= Beginning of Section =

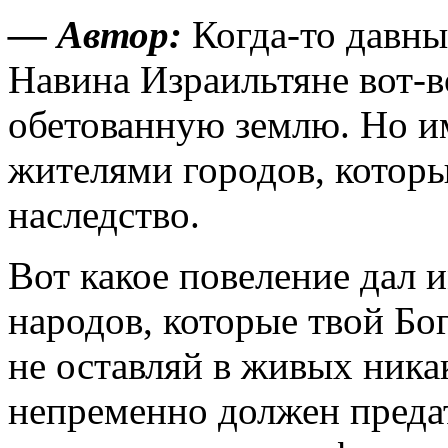
— Автор:
Когда-то давны
Навина Израильтяне вот-
обетованную землю. Но им
жителями городов, которы
наследство.
Вот какое повеление дал 
народов, которые твой Бог
не оставляй в живых ник
непременно должен преда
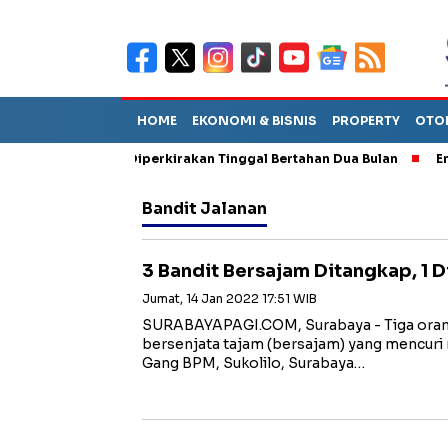
HOME
EKONOMI & BISNIS
PROPERTY
OTO
n Sebut TPA Diperkirakan Tinggal Bertahan Dua Bulan
Empat Pe
Bandit Jalanan
3 Bandit Bersajam Ditangkap, 1 
Jumat, 14 Jan 2022 17:51 WIB
SURABAYAPAGI.COM, Surabaya - Tiga oran
bersenjata tajam (bersajam) yang mencuri
Gang BPM, Sukolilo, Surabaya…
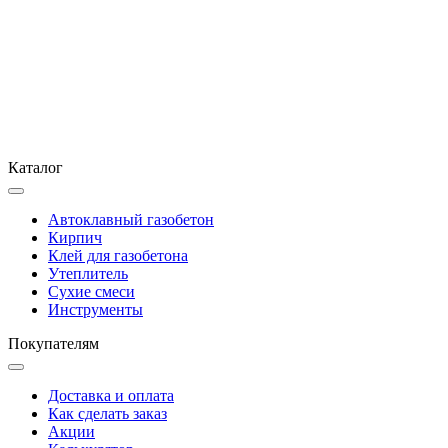
Каталог
Автоклавный газобетон
Кирпич
Клей для газобетона
Утеплитель
Сухие смеси
Инструменты
Покупателям
Доставка и оплата
Как сделать заказ
Акции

= End of Section =

TASK REQUIREMENTS
Copy out the text of every entry above, keeping each line exactly the same. Leave the pictures out.

TASK ANSWER
— Автор:
Когда-то давны
Навина Израильтяне вот-
обетованную землю. Но им
жителями городов, которы
наследство.
Вот какое повеление дал 
народов, которые твой Бог
не оставляй в живых ник
непременно должен преда
HOME
EKONOMI & BISNIS
PROPERTY
OTO
n Sebut TPA Diperkirakan Tinggal Bertahan Dua Bulan
Empat Pe
Bandit Jalanan
3 Bandit Bersajam Ditangkap, 1 
Jumat, 14 Jan 2022 17:51 WIB
SURABAYAPAGI.COM, Surabaya - Tiga oran
bersenjata tajam (bersajam) yang mencuri
Gang BPM, Sukolilo, Surabaya…
Каталог
Автоклавный газобетон
Кирпич
Клей для газобетона
Утеплитель
Сухие смеси
Инструменты
Покупателям
Доставка и оплата
Как сделать заказ
Акции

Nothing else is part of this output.